Can Gio is like an isolated island, surrounded on all sides by rivers and the sea. It has both freshwater: the Long Tau River flows through the middle of the district; brackish water: mangroves and nipa palms cover the area; and Can Gio beach where the rivers flow into the sea.
The road to Can Gio.
Passing through Nha Be, heading towards Binh Khanh ferry, the hustle and bustle of Saigon's city life receded, seemingly far away. Wide, open roads stretched endlessly, occasionally dotted with shrimp farms and swiftlet houses, their chirping birds mingling on either side, amidst a vast expanse of green trees and fruit.

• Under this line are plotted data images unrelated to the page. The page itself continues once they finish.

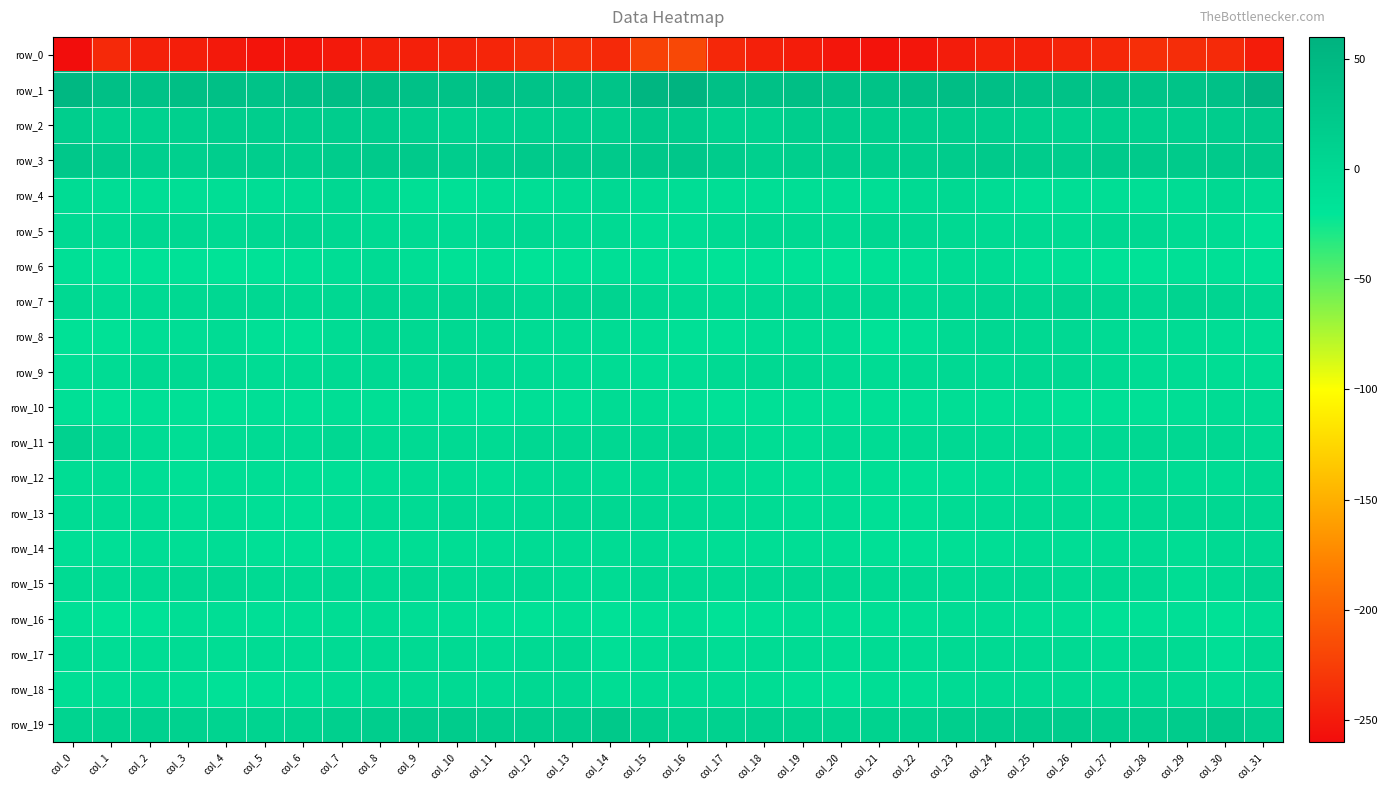

What is the minimum value for row_5?

-14.5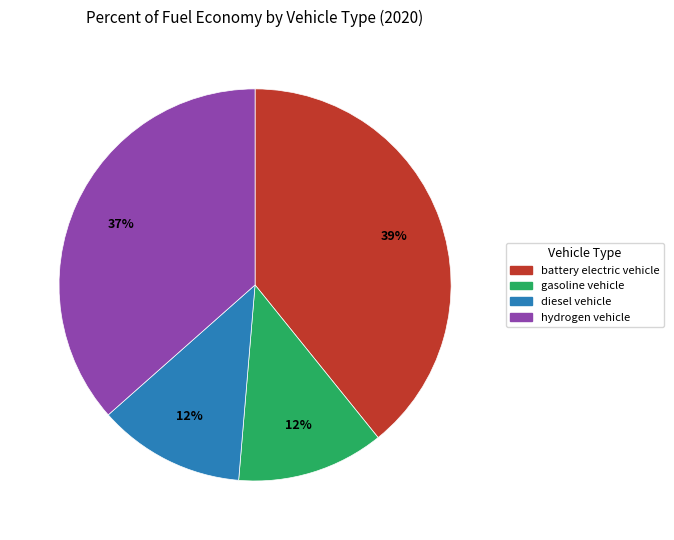

How many slices are in this pie chart?

4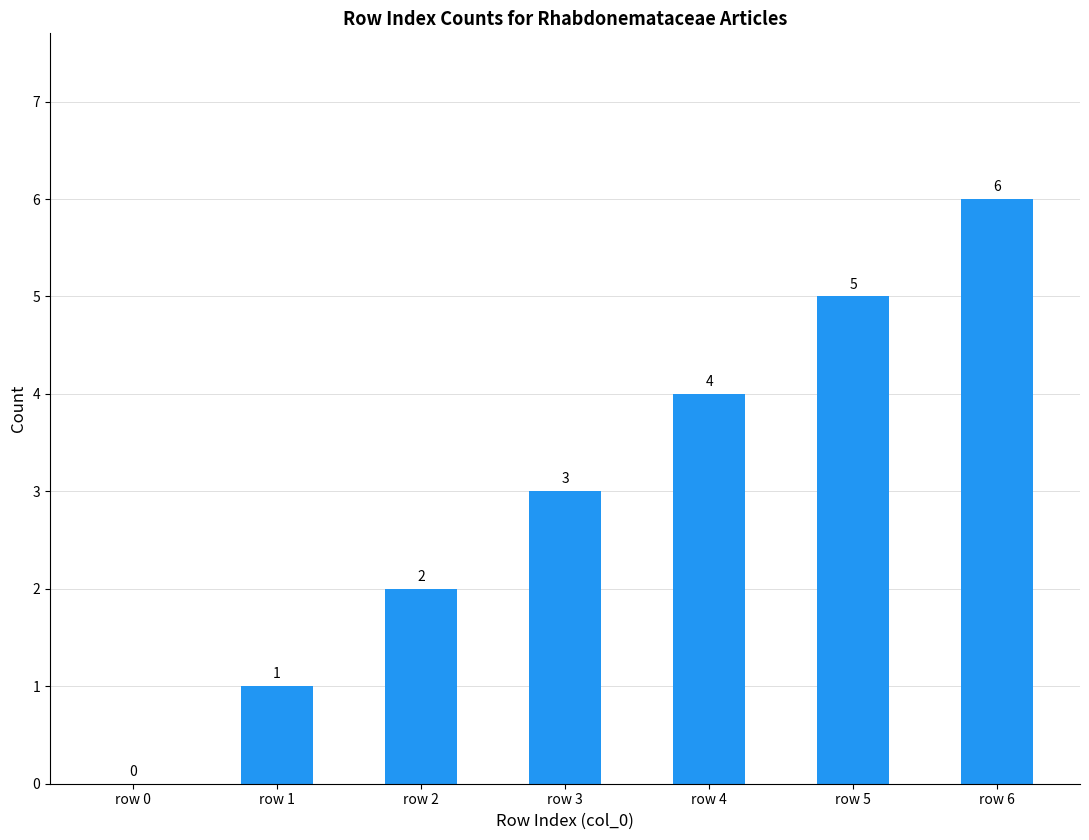

What is the sum of the values at row 2 and row 1?

3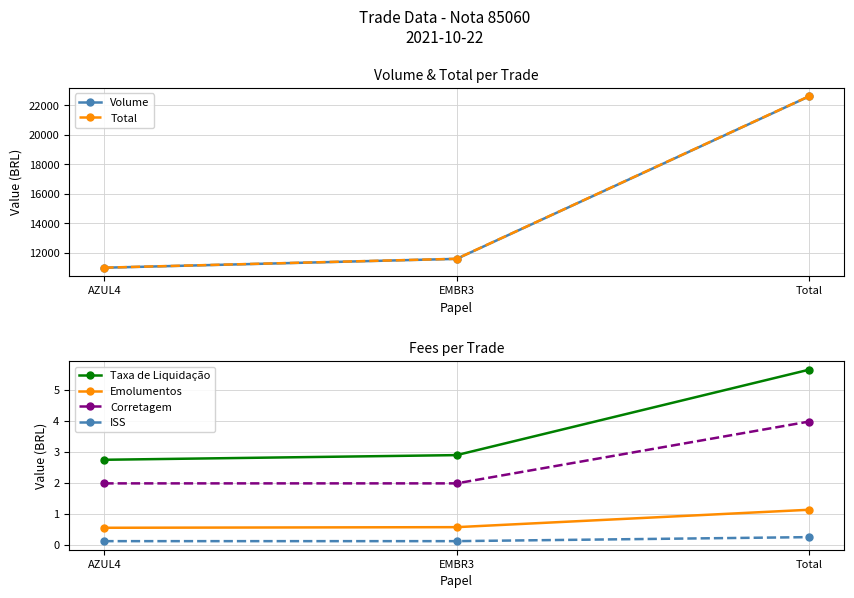

Is it true that Volume equals 11000.0 at AZUL4?

True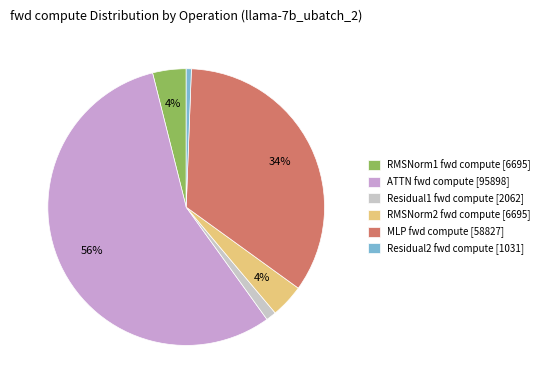

To the nearest percent, what is the combined percentage of Residual2 fwd compute [1031] and MLP fwd compute [58827]?

35%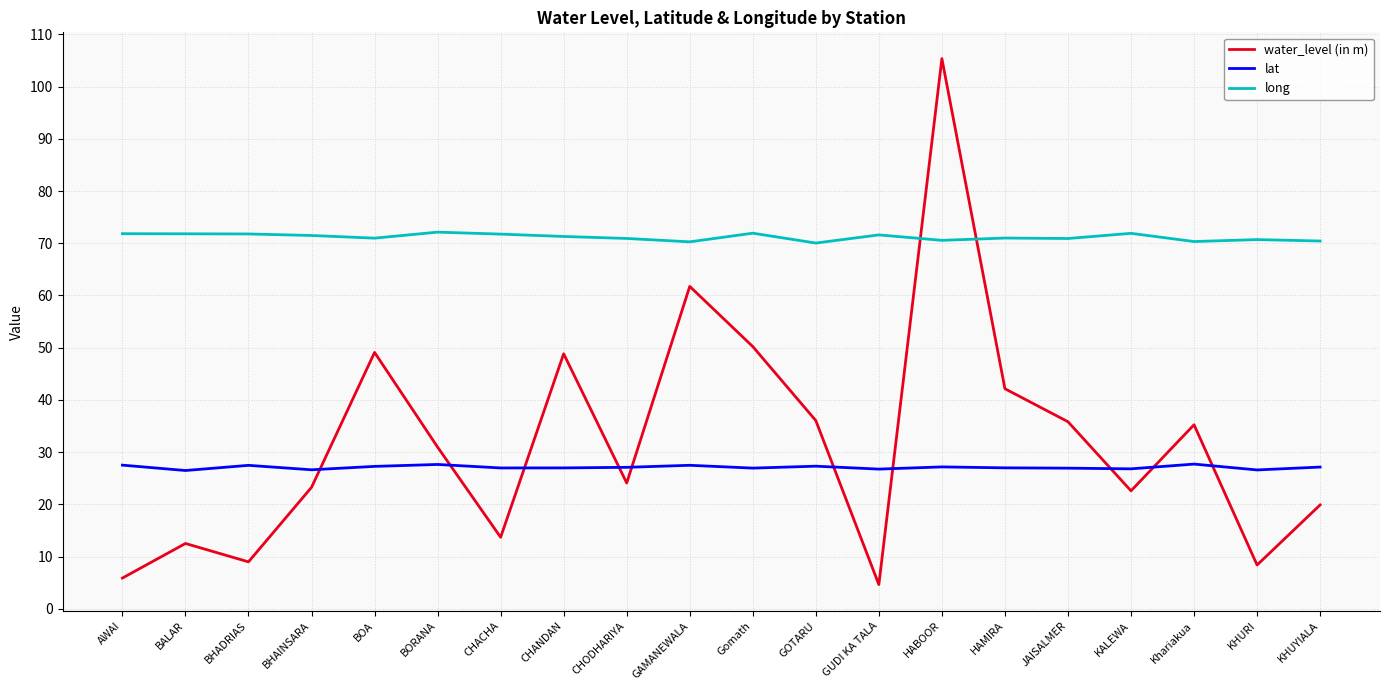

What is the average value of the water_level (in m) series?

32.0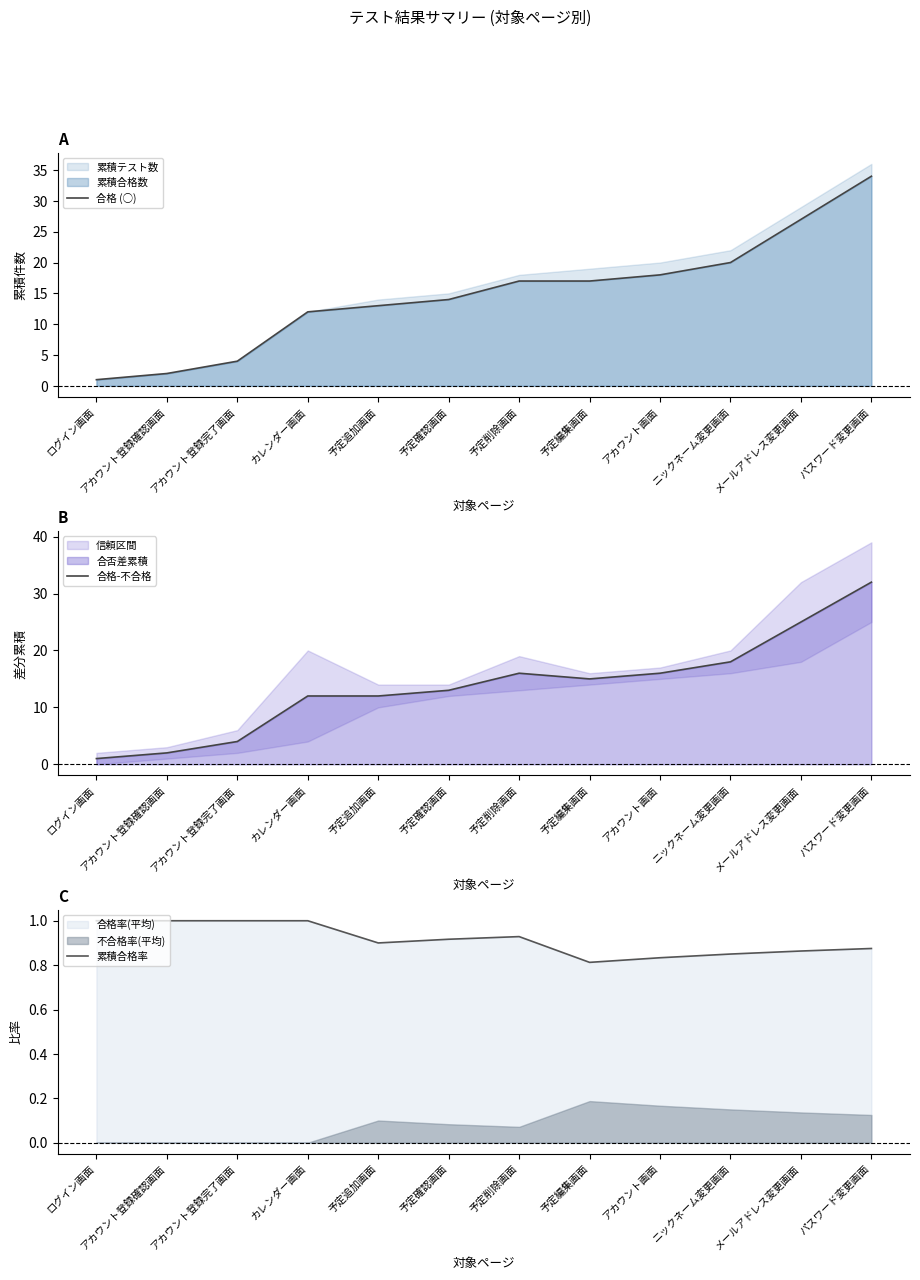

The value of 合格-不合格 at 予定確認画面 is 6.7. True or false?

False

The car stopped so my friends and I could grab a glass of coconut water, while my friend from Hanoi's Old Quarter pulled up a chair by the roadside to watch a herd of black pigs – a mother and three piglets – leisurely foraging. Then, turning back, he casually remarked, "It's so refreshing and comfortable. Let's sit here for a while and then head back to avoid getting more motion sickness, shall we?"
Can Gio boasts the most beautiful black sand beach in Vietnam. The black color of the sand is due to the mangrove forests in the area. Although swimming is not possible due to the large waves caused by the black sand, Can Gio beach offers abundant sunshine and fresh seafood, a delight for Saigon residents and tourists alike, with its vibrant display captivating visitors at the Hang Duong seafood market.
Boats on the Long Tau River, Can Gio.
A unique feature of ancient Vietnamese fishing villages is the temple dedicated to the Whale God. Legend says that fishermen consider the Whale God (also known as the Funeral Whale) a deity, having saved them from danger during storms and rough seas at sea. Therefore, when fishermen encounter a distressed whale at sea, they bring it ashore and erect a temple to worship this "largest mammal in the world," offering incense year-round. The Can Gio Sea God Temple also holds the annual Nghinh Ong Festival on the 15th day of the 8th lunar month.
Another unique aspect of Can Gio is that it is rare (or unique) in Vietnam to see wild animals living peacefully and carefree alongside humans like in Can Gio. Stepping onto Monkey Island, you'll see groups of monkeys, large and small, frolicking, jumping, and playfully interacting with each other throughout the mangrove forest, along the canal banks, and on the concrete roads. Tourist guides also remind visitors to be careful with their bags, phones, and wallets, in case the mischievous monkeys try to steal them.
Crocodiles in the Sac Forest.
The nature and wildlife here are incredibly diverse.
We strolled into the Sac Forest, one of the largest mangrove forests in the country, a result of the efforts of the City's Youth Volunteers after Liberation Day (the old forest had been destroyed by chemicals and bombs during the war against the US). The further we went, the more we admired the slender trunks and branches of the mangrove trees, their strong, sprawling roots reaching deep into the muddy soil, and the more we felt the vibrant life of nature and the people of this land.
The huts, the ravines, the water tanks, the trenches… recount the tragic and heroic, the indomitable spirit of the Can Gio base – one of the two largest resistance bases in Saigon (alongside Cu Chi) – with its legendary Sac Forest Special Forces, known for their "ghostly" maneuvers that created world-shaking victories such as the burning of 150 million liters of gasoline in the Nha Be fuel depot, juggling fighting and survival against jungle rain, mosquitoes, leeches, and crocodiles swimming right underfoot… Groups of visitors, both Western and Vietnamese, listen with admiration to the old stories, including veterans. Every time they enter a hut with a model of a meeting, battlefield, or training session, the veterans stand at attention, salute in military fashion, and loudly proclaim: "Greetings, comrades!"